Sure, they’ll try to fool you. They make the cover look like some slightly slap-bang version of Funeral or an early Decemberists album. But the shitty hand written font won’t fool you, will it Columbo? The only thing that isn’t trying to sell the band as an indie group is the LP’s title, Oneida Road, which probably was the destination where two young cousins first steamed the windows of their slack jawed uncle’s barn, while a cow licked at their moist and sweaty nether regions. You can paint it in any colour you like; you can slap any hybrid term on it (alt-country, post-Avril Lavinge-hipster sloth) but the only test is the music and on the whole this music is as country as fried chicken, brown liquor and slavery.
Now, if you solely listened to the first four songs of this album you’d think I am a lying sack of horse manure, and you’d be justified to come at me with your shovels and pitchforks, your humpbacked relations close in tow, dragging their limp appendages along the dusty ground. Opener ‘Top Of Your Head’ is a passable piece of alt-country and probably was one of the reasons that One Little Indian thought they could pull the wool over your eyes. The song starts all hillbilly and slightly mongoloid, but rises to a barn stomping rockout after the instrumental. Troy Pohl, one of the band’s vocalists, sells the vocal line spitting the hay from his mouth and delivering a rousing performance that justifies all the pretty pictures on the album cover: “But today you’re weeping/You’re curled up into a ball/Just the top of your head sticking out”.
The band diverts even farther from the banjos and buckteeth with ‘Defender’, while it still has a colonial drawl that may have been used to stir the loins of pre-American Revolution soldiers, the vocals are a dark, melancholy beast that evoke the spectre of the ever longing Eliot Smith. “Woah, back the boat up here, like Eliot Smith?” I can hear the dull thud of a million music jocks trying to pilfer the album before they even finish the review. As I said, for all the wading in swamplands there are four or five really decent tracks on this album and ‘Defender’ is a Herculean effort that will confuse all those who were even slightly shaken by the album cover – and that seems to be half the critics out there judging by the band’s glowing reviews, most of these pricks must have just listened to the first half, or maybe they too are related?
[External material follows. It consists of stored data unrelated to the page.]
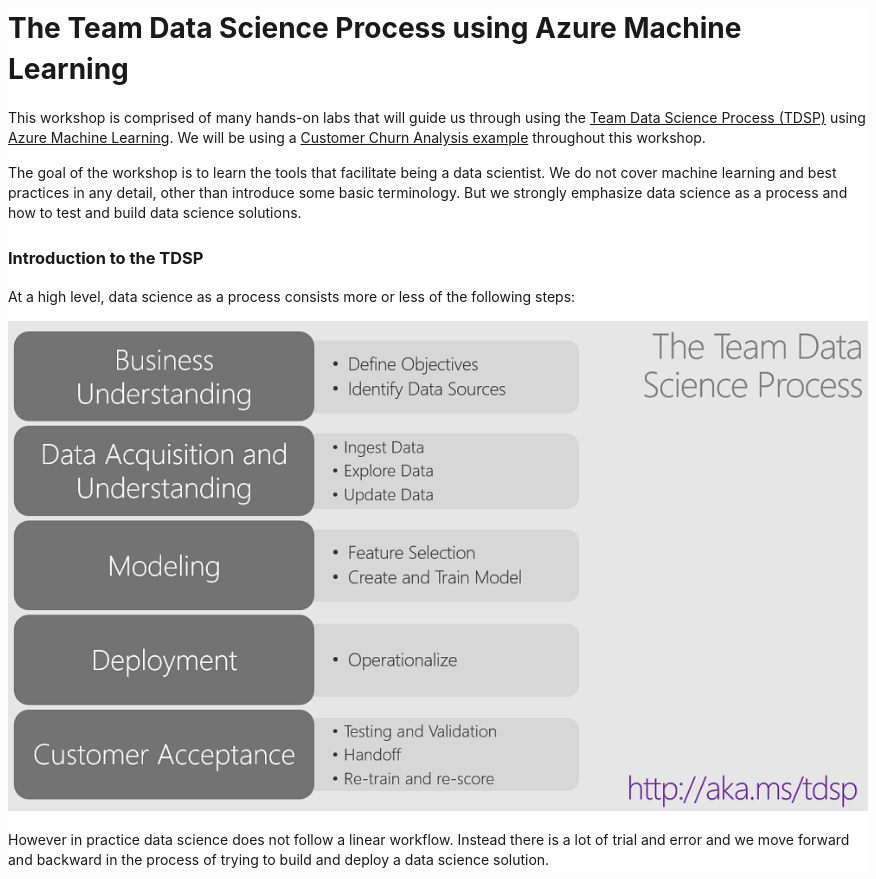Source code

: # The Team Data Science Process using Azure Machine Learning

This workshop is comprised of many hands-on labs that will guide us through using the [Team Data Science Process (TDSP)](https://docs.microsoft.com/en-us/azure/machine-learning/team-data-science-process/overview) using [Azure Machine Learning](https://docs.microsoft.com/en-us/azure/machine-learning/preview/overview-what-is-azure-ml). We will be using a [Customer Churn Analysis example](https://docs.microsoft.com/en-us/azure/machine-learning/preview/scenario-churn-prediction) throughout this workshop.

The goal of the workshop is to learn the tools that facilitate being a data scientist. We do not cover machine learning and best practices in any detail, other than introduce some basic terminology. But we strongly emphasize data science as a process and how to test and build data science solutions.

### Introduction to the TDSP

At a high level, data science as a process consists more or less of the following steps:

![Image](resources/docs/images/tdsp.png)

However in practice data science does not follow a linear workflow. Instead there is a lot of trial and error and we move forward and backward in the process of trying to build and deploy a data science solution.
‘You Can’t Just Get Up And Leave’, ‘Ash Wednesday’ and ‘No One Called You A Failure’ make you think that The Kamikaze Hearts might be on the right side of that thin grey line between ‘alt-country’ and the latter half of a 200 Best Songs to Sing to Your Dog album. It’s not like there is any great ingenuity needed to decipher where the band succeeds, and where they roll around in a steamy pile: when they evoke country they sound more than respectable, they’re catchy, measured and at times even deep, but when they are country they sound like a slightly more skilled, but barely more interesting version, of that toothless, pot bellied, red-faced, boot-wearing hack that plays those Slim Dusty covers during Happy Hour at the local RSL – the big fucking joke in this is that Happy Hour is always full of chronic, jobless drunks who eat up all this “my old bag left me” shit, when in reality the only lady these circus freaks have ever frequented was either expensive or inbred.
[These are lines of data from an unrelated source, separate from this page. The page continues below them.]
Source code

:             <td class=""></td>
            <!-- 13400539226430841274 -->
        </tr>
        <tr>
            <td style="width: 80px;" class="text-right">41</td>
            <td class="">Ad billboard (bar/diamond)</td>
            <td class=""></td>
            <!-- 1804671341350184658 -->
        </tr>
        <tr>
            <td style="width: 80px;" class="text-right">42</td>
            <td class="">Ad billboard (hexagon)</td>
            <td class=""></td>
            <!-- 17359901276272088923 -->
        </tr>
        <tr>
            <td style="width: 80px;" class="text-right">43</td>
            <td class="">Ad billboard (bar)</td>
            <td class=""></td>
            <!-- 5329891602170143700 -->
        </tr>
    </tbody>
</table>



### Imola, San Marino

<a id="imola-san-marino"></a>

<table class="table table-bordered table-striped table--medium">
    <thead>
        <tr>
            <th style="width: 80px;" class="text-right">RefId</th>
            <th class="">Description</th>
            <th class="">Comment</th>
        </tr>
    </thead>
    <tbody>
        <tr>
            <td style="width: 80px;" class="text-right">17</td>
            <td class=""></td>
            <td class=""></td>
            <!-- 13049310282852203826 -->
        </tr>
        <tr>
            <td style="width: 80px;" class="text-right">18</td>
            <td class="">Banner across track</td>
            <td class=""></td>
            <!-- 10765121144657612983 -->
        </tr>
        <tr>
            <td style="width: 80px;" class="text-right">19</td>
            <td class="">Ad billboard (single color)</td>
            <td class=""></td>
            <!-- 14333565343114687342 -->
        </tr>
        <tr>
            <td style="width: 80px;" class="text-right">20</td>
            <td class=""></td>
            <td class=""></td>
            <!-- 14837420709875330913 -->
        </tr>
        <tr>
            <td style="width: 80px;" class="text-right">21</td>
Anyway, that’s all that’s worth saying about this album. If you think half of an album is good enough to justify a purchase then go ahead and spend you’re hard earned on this; you’re a dimwit and probably would have just lost it down a gutter anyway. But for The Kamikaze Hearts I have this to say: decide who you are going to be. If you are going to be an alt-country band, stepping outside the normal two chord layman crap, then tap me on the shoulder, wake me up and let me know. If not, go back to that dirty straw bed of yours, playing your sentimental dung, ploughing all the neighbours’ fields and their daughters for all I care; just let me sleep in peace.